Today it's a rising star -- selling virtually the same product. How a
pop-up pariah won the adware wars.
By Annalee Newitz
Back in 2002, Gator was one of the most reviled companies on the Net.
Maker of a free app called eWallet, the firm was under fire for
distributing what critics called spyware, code that covertly monitors
a user's Web-surfing habits and uploads the data to a remote server.
People who downloaded Gator eWallet soon found their screens inundated
with pop-up ads ostensibly of interest to them because of Web sites
they had visited. Removing eWallet didn't stop the torrent of
pop-ups. Mounting complaints attracted the attention of the Federal
Trade Commission. Online publishers sued the company for obscuring
their Web sites with pop-ups. In a June 2002 legal brief filed with
the lawsuit, attorneys for The Washington Post referred to Gator as a
"parasite." ZDNet called it a "scourge."
Today Gator, now called Claria, is a rising star. The lawsuits have
been settled -- with negligible impact on the company's business --
and Claria serves ads for names like JPMorgan Chase, Sony, and Yahoo!
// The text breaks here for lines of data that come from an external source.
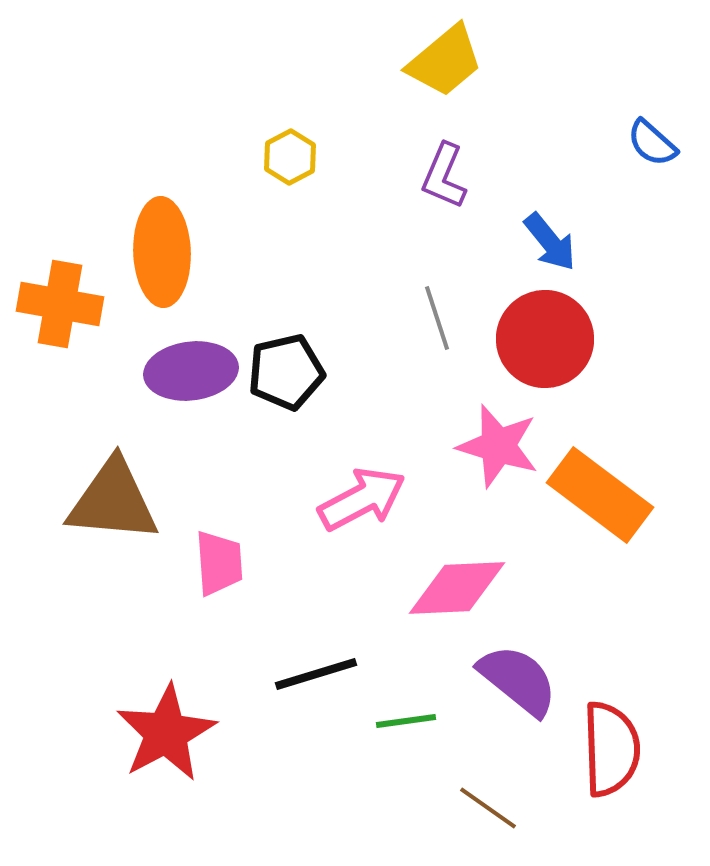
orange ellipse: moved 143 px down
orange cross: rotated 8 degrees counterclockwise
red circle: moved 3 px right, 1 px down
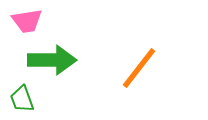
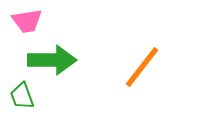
orange line: moved 3 px right, 1 px up
green trapezoid: moved 3 px up
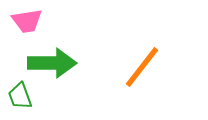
green arrow: moved 3 px down
green trapezoid: moved 2 px left
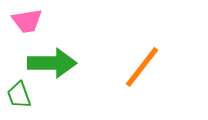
green trapezoid: moved 1 px left, 1 px up
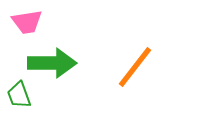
pink trapezoid: moved 1 px down
orange line: moved 7 px left
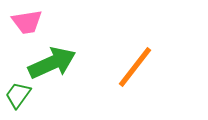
green arrow: rotated 24 degrees counterclockwise
green trapezoid: moved 1 px left; rotated 56 degrees clockwise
The Wall Street Journal praises the company for "making strides in
revamping itself." Earlier this year, The New York Times reported that
Microsoft came close to acquiring Claria. Google acknowledges Claria's
technology in recent patent applications. Best of all, government
agencies and watchdog groups have given their blessing to the
company's latest product: software that watches everything users do
online and transmits their surfing histories to Claria, which uses the
data to determine which ads to show them.
Apart from plush new offices at the northern edge of Silicon Valley,
it's remarkable how little the latter-day Claria differs from the old
Gator. It's true that the company has toned down its most aggressive
tactics. Journalists, watchdogs, and regulators seem mollified. For
the most part, though, the company is in the same business as before,
courting the same customers and selling a product that does the same
thing in the same ways. Claria wears in a sharp suit and has a
scrubbed face and coiffed hair -- but it still looks a lot like Gator.
CEO Scott VanDeVelde doesn't deny this. "I don't feel like there's a
need to wipe the slate clean," he says. "Our technologies are dead
center of where the market is going."
The spyware wars are over -- and spyware has won.